Greg Power is a former special adviser to UK Labour government ministers, notably the late Robin Cook of blessed memory, and on ceasing to do that he worked with his democracy-promoting think-tank in various countries, particularly in several in Africa.So, he is well connected, and a thinker, and interested in democratic processes, so I was keen to read his book, and I have. His key point seems to be that where states are weak, informal and party networks are not only strong but essential to governance of any sort. He notes that in Libya and Tunisia these networks have not successfully emerged, and the polities in those countries are thus barely functional. However, while he recounts an interesting tale, I did not find much in the way of insight, but rather a series of aphorisms and influential quotes. In particular, he notes that where the often tedious and bureaucratic notion of “agreed working practices” does not exist, as it apparently does not in Egypt, it has proved nearly impossible to counter an autocratic or theocratic regime in any meaningful sense. In the democratic West we tend to think of “ agreed working practices” as a kind of barrier to change, colloquially called the “blob”, but it’s worth having it pointed out that this is not the case elsewhere. Libya and Egypt, he says, suffered from the fact that their politicians “could not get a handle on the art of political opposition”, but in Iraq there is actually some progress in this direction.

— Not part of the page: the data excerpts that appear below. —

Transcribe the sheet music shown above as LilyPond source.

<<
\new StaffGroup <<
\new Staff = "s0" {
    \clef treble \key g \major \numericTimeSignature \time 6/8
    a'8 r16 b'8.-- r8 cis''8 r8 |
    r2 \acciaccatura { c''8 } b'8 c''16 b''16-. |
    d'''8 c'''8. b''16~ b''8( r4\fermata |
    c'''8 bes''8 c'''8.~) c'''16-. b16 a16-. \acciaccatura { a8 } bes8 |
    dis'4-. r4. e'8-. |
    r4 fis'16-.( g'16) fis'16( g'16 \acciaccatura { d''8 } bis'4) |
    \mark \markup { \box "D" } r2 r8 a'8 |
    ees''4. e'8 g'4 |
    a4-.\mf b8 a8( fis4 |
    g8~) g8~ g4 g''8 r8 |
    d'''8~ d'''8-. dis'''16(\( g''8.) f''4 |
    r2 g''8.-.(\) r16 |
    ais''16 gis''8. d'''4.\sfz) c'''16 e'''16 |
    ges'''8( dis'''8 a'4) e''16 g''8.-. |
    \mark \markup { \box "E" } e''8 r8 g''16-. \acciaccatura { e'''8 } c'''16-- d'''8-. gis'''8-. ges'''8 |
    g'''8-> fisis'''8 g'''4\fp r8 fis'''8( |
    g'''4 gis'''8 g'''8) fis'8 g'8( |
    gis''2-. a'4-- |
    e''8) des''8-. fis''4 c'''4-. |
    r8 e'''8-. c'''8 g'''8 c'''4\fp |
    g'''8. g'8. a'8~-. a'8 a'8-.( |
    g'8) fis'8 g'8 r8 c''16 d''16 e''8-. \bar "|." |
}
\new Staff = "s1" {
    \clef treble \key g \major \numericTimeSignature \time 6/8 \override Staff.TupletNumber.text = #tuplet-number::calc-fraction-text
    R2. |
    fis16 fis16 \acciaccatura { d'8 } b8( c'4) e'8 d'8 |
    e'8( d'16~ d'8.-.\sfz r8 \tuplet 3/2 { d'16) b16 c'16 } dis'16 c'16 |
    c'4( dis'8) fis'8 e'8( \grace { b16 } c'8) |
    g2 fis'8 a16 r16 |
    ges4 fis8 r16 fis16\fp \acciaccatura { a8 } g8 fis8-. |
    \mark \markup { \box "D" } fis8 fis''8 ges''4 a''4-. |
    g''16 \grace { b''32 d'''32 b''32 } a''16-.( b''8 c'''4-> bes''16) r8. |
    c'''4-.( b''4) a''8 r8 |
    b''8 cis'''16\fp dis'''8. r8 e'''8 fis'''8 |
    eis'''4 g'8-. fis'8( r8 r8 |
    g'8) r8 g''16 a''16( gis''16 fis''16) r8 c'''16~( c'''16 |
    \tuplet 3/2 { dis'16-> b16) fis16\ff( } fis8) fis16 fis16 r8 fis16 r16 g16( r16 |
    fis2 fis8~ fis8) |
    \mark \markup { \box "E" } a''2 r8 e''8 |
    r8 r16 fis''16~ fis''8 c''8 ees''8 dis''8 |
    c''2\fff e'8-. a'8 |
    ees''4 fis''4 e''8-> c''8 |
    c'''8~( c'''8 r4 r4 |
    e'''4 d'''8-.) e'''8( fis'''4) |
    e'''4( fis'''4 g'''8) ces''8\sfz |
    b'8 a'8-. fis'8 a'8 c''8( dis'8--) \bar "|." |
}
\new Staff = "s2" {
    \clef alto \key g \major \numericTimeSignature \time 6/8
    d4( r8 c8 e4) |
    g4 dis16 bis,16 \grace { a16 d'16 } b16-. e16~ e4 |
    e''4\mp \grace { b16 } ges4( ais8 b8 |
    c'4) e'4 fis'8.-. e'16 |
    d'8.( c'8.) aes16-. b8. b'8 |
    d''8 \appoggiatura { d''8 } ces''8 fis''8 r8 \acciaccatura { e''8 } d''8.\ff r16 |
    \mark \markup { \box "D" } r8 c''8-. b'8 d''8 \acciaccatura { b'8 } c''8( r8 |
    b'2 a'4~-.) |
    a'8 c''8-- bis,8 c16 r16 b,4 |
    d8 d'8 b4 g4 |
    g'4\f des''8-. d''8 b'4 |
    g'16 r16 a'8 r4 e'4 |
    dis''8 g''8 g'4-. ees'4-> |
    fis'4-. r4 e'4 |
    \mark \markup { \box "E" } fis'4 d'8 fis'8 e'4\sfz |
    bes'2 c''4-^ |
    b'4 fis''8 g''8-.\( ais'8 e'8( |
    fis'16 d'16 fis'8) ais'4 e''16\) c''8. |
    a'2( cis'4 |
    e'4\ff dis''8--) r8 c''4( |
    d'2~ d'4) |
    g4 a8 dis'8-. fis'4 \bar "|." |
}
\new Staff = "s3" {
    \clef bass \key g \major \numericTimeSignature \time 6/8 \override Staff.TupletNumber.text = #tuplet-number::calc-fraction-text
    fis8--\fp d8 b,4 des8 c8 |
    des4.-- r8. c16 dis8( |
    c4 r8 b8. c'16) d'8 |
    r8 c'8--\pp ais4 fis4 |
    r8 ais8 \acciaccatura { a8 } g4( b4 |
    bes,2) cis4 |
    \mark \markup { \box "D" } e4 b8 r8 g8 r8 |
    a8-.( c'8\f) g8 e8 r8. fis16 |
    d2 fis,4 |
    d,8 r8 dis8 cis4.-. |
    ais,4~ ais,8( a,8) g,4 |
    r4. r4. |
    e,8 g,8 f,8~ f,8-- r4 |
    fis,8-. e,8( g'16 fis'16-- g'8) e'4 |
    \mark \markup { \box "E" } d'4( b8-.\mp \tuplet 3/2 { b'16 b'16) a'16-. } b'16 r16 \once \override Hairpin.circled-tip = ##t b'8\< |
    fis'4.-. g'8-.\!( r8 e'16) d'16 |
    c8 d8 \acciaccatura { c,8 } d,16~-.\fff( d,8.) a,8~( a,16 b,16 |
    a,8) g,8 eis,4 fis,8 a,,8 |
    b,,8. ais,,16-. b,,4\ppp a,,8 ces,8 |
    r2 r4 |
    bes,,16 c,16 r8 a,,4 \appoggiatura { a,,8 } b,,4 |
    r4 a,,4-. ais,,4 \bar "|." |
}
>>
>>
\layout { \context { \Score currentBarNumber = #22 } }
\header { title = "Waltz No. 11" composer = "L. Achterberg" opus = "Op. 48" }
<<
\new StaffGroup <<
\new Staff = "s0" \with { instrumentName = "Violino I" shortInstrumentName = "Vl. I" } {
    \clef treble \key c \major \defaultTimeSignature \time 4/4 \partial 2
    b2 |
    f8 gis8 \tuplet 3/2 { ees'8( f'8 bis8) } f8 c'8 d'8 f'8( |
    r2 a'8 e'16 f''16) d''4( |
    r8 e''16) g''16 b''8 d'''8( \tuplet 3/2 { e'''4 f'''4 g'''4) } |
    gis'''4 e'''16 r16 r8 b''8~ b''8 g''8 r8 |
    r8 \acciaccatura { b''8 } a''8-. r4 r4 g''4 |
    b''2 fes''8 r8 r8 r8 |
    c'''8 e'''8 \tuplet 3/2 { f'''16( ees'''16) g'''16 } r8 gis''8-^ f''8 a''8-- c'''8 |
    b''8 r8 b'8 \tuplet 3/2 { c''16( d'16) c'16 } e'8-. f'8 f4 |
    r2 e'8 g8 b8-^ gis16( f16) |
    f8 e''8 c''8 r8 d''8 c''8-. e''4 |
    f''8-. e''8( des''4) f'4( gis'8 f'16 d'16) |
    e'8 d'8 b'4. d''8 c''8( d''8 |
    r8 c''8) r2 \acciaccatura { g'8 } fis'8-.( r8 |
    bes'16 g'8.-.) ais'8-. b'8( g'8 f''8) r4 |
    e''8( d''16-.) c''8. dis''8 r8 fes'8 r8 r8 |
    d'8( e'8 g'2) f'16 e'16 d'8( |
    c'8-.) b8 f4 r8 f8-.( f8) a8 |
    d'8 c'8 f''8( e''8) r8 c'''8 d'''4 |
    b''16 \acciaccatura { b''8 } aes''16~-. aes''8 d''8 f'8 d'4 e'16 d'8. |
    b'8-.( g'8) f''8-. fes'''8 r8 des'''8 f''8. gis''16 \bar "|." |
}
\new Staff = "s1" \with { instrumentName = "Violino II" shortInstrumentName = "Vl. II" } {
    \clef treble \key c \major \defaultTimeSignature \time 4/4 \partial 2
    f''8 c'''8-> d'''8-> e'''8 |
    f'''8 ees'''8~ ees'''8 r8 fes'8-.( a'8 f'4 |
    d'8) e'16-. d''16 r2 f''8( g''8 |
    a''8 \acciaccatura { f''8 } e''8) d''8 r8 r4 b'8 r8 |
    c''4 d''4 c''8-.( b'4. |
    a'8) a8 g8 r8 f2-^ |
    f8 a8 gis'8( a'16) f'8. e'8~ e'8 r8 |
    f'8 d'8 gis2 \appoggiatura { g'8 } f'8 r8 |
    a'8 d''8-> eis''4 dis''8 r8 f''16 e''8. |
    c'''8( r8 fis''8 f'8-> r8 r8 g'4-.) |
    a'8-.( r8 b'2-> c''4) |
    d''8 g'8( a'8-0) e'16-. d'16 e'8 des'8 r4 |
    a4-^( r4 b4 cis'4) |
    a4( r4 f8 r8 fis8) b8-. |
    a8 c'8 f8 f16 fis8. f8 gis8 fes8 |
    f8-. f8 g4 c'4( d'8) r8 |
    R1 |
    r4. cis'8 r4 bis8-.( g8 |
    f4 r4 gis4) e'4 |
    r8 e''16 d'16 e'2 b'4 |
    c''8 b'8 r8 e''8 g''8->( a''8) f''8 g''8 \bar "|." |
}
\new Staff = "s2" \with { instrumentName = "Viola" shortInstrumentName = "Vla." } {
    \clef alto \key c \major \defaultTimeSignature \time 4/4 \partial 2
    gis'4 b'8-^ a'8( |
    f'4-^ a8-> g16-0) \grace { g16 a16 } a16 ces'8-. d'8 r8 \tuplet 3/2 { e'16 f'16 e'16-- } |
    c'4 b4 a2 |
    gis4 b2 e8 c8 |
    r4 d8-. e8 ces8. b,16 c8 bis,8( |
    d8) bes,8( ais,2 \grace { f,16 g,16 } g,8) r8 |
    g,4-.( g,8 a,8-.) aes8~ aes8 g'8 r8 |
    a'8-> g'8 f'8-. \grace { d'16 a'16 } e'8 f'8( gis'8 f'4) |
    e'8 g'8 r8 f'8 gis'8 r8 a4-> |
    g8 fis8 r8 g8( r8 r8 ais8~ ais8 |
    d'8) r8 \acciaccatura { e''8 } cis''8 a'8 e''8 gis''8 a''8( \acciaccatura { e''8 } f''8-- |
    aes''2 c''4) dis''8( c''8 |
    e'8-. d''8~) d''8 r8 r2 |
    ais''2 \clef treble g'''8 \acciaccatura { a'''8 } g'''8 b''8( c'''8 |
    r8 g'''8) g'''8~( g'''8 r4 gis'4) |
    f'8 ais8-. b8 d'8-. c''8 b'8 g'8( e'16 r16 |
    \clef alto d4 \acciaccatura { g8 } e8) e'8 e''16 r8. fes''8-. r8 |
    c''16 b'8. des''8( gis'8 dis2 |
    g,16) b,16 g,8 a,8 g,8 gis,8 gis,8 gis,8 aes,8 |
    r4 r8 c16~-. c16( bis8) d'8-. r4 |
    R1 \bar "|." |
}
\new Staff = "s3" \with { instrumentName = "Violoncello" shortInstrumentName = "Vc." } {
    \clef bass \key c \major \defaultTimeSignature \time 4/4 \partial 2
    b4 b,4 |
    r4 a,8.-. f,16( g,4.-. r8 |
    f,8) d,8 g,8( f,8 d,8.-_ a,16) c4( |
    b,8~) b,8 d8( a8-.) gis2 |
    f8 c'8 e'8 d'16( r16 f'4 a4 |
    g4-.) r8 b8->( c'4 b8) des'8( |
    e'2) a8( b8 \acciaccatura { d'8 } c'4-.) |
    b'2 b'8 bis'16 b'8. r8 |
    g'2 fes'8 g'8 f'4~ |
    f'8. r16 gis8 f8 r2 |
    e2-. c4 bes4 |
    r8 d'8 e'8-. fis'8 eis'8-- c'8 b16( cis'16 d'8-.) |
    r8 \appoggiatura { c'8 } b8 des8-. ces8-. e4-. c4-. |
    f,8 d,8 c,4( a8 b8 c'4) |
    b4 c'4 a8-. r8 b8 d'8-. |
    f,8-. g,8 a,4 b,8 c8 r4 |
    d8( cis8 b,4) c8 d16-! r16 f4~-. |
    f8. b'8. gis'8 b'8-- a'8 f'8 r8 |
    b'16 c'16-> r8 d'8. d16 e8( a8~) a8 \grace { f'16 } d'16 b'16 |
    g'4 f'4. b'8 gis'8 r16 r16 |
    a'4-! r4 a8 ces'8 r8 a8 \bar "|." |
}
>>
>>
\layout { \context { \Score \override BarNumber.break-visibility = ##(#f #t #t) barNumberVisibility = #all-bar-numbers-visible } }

Power singles out Somaliland as a stable democracy. We do not hear much about that state, for this very reason. It is stable, and is not undergoing war, uprisings, or famine.
He devotes much of the book to the notion of “clientelism”. He means by this large numbers of people approaching their MP directly for help with a problem they have. This happens of course in the developed democracies of the West, where citizens often believe that their MP can overturn government or local authority decisions they disagree with, and become angry and abusive when they are told this is not possible. But the example he uses is that of Zimbabwe, where it is common for people to approach MPs because they cannot pay school fees or medical bills, or the roof of their house has fallen down. The MP will as often as not simply give their constituent money to pay to fix the problem. This of course is both shocking to Western perception, and illegal in most developed jurisdictions, but normal in many around the world.
By contrast, Power gives an example from the US when discussing the difficulties of changing institutions, including legislatures. Change, he notes, despite what the history books would have us believe, “is snever the result of one initiative, but tends to happen when multiple competing interests and different motives start to congregate around specific suggestions for reform”. Thus, Aneurin Bevan did not bring the National Health Service into being. He calls for a behavioural approach to politics, ie why do people do what they do, and how can those reasons be prayed in aid when change is wanted. One of the great change-makers in US politics was Lyndon Johnson, who said “You can put an awful lot of whiskey into a man if you just let him sip it. But if you try to force the whole bottle down his throat at one time, he’ll throw it up.” Politics is about power, he says. Yes, of course it is. But it’s also about practice.
This book is interesting, and a bit worthy. A good one for occasional political nerds like me.